The lyrics of "Invasion" by Nicolas Makelberge depict the experiences of a soldier who has been stationed in the trenches for months on end. The opening lines, "The trenches are cold, Eyes, mortars in my soul," convey the harsh and unforgiving conditions of war. The soldier is constantly on edge, unable to sleep or find solace in his surroundings. He is haunted by dreams and illusions, and his feet are sinking, a literal and metaphorical representation of his feeling of being trapped and unable to escape.


Despite the hardships he faces, the soldier remains resolute in his desire to win the war. He talks about "ground-winning desire," a nod to the fact that his comrades and he are fighting for something bigger than themselves. However, he is also aware of the devastating consequences of war, which lead him to proclaim that he would "rather die girl, than to have human desire." At its core, the song conveys the tension that arises when soldiers are forced to confront the paradox of military conquest and its emotional toll on them.


Line by Line Meaning

The trenches are cold
I am stuck in a bleak and harsh place, where the environment itself is unforgiving and cold.


Eyes, mortars in my soul
The fighting and violence I have witnessed has deeply affected me, leaving me with both physical and emotional scars.


Day, night and no sleeping
The constant threat of attack and the stress of my situation has made it impossible for me to find any rest or respite.


Dreams, illusions, feet are sinking
Despite my hopes and dreams, I feel like I am sinking deeper and deeper into despair and hopelessness.

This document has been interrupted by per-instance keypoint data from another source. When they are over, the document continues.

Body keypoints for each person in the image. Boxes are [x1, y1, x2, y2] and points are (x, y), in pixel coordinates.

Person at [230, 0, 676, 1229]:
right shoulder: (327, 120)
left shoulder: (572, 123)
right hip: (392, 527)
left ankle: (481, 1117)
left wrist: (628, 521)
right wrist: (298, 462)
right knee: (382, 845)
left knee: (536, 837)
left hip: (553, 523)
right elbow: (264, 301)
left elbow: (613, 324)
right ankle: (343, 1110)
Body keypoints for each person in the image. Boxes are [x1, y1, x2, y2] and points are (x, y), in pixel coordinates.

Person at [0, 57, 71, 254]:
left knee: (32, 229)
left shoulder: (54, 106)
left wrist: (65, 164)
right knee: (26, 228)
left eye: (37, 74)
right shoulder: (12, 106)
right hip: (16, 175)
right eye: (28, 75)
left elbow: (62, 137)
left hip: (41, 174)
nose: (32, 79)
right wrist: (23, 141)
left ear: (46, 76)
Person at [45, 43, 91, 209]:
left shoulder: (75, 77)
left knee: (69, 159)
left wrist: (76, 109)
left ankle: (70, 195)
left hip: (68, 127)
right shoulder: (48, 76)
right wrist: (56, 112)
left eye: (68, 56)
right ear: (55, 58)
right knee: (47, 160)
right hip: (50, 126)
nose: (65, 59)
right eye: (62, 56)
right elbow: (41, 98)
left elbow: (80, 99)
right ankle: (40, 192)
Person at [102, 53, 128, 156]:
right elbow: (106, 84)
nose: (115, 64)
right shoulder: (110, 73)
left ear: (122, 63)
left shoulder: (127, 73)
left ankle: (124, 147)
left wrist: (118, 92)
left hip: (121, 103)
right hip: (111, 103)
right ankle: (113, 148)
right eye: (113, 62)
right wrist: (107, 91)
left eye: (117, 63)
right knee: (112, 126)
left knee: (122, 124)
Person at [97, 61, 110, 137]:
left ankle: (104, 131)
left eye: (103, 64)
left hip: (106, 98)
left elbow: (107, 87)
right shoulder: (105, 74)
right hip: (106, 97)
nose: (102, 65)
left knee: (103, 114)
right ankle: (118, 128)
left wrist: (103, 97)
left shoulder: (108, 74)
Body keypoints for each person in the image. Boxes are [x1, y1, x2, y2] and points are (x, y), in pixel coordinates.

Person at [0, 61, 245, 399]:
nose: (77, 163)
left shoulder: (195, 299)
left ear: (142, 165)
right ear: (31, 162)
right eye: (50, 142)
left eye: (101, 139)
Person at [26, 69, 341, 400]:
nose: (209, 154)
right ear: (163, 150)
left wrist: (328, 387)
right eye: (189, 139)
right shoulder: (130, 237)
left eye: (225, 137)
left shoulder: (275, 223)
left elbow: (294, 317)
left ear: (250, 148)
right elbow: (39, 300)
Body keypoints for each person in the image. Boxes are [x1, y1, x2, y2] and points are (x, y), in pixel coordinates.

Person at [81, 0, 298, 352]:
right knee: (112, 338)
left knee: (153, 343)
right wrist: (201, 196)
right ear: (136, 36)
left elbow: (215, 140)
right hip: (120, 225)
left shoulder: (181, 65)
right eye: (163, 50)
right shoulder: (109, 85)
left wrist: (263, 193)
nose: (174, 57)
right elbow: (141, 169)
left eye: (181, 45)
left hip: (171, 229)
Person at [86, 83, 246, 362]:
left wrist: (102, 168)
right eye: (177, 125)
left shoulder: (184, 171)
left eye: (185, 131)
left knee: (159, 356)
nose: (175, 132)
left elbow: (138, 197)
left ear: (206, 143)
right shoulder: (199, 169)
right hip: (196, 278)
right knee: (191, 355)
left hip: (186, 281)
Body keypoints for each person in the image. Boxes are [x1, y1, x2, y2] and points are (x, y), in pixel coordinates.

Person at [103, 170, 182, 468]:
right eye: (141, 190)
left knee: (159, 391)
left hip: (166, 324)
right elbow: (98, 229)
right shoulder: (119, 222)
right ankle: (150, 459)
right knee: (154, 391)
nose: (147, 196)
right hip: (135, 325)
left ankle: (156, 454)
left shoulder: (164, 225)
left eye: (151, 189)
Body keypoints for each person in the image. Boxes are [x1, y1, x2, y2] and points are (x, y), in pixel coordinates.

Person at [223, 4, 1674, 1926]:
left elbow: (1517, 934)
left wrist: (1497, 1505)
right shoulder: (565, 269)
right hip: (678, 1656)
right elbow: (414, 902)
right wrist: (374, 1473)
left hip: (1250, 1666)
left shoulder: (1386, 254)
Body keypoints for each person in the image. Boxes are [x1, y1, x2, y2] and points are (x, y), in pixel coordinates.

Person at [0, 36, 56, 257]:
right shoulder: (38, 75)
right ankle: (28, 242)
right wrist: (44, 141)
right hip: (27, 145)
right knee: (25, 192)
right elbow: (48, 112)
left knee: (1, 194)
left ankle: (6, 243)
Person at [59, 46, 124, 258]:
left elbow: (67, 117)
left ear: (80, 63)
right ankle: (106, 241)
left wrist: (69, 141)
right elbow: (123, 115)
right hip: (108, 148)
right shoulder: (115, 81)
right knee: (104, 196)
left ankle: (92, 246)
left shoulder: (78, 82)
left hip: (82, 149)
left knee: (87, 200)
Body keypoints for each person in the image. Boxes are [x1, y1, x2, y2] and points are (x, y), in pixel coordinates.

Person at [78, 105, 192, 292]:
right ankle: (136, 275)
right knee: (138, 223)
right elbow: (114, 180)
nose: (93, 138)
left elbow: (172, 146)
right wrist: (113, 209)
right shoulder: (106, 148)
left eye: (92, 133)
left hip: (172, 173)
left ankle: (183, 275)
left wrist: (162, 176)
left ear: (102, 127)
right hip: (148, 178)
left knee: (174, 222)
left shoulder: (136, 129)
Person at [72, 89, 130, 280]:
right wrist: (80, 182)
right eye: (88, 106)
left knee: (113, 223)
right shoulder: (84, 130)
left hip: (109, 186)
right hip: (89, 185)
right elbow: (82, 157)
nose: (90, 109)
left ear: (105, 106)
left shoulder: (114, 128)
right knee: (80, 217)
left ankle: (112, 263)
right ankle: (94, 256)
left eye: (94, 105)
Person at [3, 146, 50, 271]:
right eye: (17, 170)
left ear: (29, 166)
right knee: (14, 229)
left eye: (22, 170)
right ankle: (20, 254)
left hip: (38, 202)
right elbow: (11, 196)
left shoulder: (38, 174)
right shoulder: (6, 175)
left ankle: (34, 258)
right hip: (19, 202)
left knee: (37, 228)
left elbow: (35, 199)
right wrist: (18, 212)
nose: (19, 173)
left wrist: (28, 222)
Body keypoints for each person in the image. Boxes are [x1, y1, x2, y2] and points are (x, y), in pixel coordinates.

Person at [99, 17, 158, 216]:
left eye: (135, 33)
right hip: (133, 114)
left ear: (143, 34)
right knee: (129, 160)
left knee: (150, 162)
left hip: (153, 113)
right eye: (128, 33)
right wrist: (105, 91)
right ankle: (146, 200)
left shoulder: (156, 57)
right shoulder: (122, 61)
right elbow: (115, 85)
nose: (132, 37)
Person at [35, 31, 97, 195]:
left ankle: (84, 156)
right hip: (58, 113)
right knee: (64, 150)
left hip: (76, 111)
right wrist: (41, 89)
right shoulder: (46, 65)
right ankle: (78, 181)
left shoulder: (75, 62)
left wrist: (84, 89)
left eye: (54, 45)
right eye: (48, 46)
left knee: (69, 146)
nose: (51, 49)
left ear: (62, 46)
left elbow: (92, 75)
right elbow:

Same place for months girl
I have been in this hellish environment for what feels like an eternity, with no end in sight.


Ground winning desire
I am driven to continue fighting, even though it seems like a hopeless cause, because there is a part of me that wants to emerge victorious.


I'd rather, rather die girl
The struggle has become too much for me to bear, and I would rather face death than continue living in this torment.


Than to have human desire
I have seen humanity's worst side in this conflict, and I do not want to be associated with it any longer.


We're alone
Despite being surrounded by other soldiers, I feel isolated and cut off from the world.


I can't wait no longer
The situation is deteriorating rapidly, and I feel like I cannot hold on any longer. I need help, and I need it now.